OK, so we beat the 250ms number on the tail, but what does the Average latency look like?
The below graph is pretty powerful. The largest peak in that graph is 16ms. That’s roughly 230ms off the original ask of 250ms at the p75 mark. The lowest number is at 14.26ms which means we have a very smooth average performance. Incredible considering I’m not managing any of this infrastructure.
Back to the test, this is just steady and consistent traffic. If your load isn’t spinning up new Functions, you’ll likely not see that 180ms (p99) number again unless AWS decides you need a new runtime for some reason.
Even though the number has already been beaten, I want to look at what the minimum duration a Rust and Lambda does over that same period.
This line would be flat if I hadn’t made the graph so tall. The maximum in that peak is 8.96ms and the bottom of the graph is 8.10ms. A non-noticeable difference.
I also want to show that the Rust and Lambda load stayed pretty consistent across the window of time.
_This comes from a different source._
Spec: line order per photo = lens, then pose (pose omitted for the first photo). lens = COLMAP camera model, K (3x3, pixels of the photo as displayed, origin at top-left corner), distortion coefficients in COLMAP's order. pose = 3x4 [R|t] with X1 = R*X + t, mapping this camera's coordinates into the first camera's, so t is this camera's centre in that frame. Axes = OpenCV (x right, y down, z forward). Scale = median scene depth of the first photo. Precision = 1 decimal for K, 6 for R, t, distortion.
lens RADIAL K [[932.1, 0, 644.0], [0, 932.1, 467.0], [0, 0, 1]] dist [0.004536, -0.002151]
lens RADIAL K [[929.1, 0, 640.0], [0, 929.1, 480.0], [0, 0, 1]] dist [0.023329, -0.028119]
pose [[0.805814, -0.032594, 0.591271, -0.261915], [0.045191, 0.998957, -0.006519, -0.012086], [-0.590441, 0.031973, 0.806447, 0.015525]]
Invocations are just the number of times your Lambda has been triggered. There was a small dip at one point, but the traffic overall was steady. What I also find fun to investigate is the number of concurrent executions. I’m not going to show that graph, but the number stayed at 4 the whole time. This is useful to track as concurrency is a metric that means something at an account level.
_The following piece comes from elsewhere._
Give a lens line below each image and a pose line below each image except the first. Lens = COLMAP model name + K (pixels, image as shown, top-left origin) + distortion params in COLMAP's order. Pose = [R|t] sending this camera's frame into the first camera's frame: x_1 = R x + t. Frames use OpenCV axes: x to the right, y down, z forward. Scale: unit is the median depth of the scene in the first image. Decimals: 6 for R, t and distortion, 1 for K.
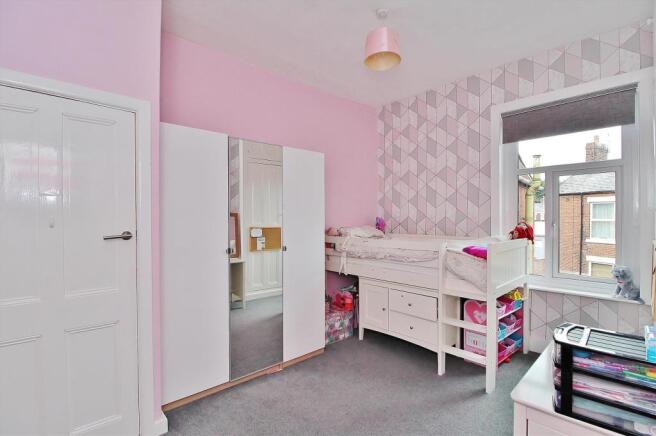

How much elbow grease did this take? I worked with the Momento team for a few hours on the Rust and Lambda just to bounce threw requirements. So that was time I would have spent whether I was using k8s or Lambda so I won’t consider it.
I deployed the code this morning with the One-Click CloudFormation Template supplied by the article linked at the top. That took a total of 3 minutes to run. Setting up the Cache and Webhook in Momento also took about 2 minutes to navigate the website. And then I built the test harness with Artillery this morning as well in about 5 minutes.
Quite frankly the bulk of the time to do all this was spent writing this article and waiting for Artillery to finish. My elbows are chaffed and cracked like normal at the moment.
The last thing I want to offer here is that Serverless has a place in the value ecosystem. Is it the right fit for everything, no. But is it a great place to start a lot of the time? I believe so. And can you build highly scalable and enterprise-grade workloads with it? Absolutely! There are more than a few that have documented this well.
As for speed, looking at the 16ms average duration on this workload is plenty fast for so many operations. And when you layer in that the operational complexity and concerns are so much less than running your own, it’s a very attractive option for a lot of us.
Thanks for reading and happy building!